Flowering plants have evolved a variety of mechanisms that ensure pollination. Many species are "outcrossing", relying on insects to transfer pollen, while others are self-fertilized (each flower pollinates itself). The evolution of self-fertilization from outcrossing ancestors has often had similar outcomes. For example, animal-pollinated outcrossers often produce larger flowers and higher ratios of pollen to ovule production per flower than closely related self-fertilizing species.
This study asks: Does natural selection operate as predicted to generate more subtle genetic differences between selfing and outcrossing species? Several predictions will be tested, including that outcrossers are more likely than selfers to exhibit an inverse relationship between the allocation of resources to male vs. female function.
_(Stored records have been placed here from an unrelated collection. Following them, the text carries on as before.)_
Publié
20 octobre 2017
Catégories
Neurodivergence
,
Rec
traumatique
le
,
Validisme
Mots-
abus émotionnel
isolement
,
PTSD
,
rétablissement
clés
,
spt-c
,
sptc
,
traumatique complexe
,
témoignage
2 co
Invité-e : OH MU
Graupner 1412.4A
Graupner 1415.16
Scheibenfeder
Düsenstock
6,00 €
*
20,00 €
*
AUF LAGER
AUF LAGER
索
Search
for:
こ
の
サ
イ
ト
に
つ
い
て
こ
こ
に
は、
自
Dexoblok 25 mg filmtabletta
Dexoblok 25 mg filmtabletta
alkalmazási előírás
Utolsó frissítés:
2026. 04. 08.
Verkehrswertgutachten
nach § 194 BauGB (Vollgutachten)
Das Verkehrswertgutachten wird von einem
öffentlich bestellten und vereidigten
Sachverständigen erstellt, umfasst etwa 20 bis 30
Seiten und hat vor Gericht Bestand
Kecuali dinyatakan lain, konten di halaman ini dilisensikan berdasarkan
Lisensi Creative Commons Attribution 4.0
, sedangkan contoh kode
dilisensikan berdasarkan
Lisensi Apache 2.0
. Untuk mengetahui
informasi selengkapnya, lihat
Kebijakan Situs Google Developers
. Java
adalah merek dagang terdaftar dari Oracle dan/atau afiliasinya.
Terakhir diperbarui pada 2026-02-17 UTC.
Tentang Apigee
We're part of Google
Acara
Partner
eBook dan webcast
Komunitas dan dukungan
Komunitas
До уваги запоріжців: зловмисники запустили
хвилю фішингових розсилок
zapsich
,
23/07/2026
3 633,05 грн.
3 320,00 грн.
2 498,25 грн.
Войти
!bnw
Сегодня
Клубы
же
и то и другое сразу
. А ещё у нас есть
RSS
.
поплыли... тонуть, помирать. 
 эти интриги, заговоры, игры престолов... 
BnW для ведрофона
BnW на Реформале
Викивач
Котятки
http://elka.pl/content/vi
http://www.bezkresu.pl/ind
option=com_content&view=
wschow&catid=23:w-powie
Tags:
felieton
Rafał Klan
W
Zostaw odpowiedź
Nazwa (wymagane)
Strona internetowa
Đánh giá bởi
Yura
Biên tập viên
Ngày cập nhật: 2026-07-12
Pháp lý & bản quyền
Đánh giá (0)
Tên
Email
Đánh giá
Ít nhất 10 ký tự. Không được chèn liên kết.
Three pairs of closely related outcrossing and self-fertilizing species in the wildflower genus Clarkia will be compared with respect to genetic variation in, and genetically based correlations among, male and female reproductive traits. Greenhouse and field experiments will be conducted to examine constraints on the independent evolution of floral traits in outcrossers vs. selfers.
Ten to twelve undergraduate students and one post-doctoral researcher will receive training in evolutionary theory, plant breeding and reproduction, statistical analysis, and the presentation of results. This study will contribute to our understanding of both the potential and limits of natural selection to effect evolutionary changes associated with mating system.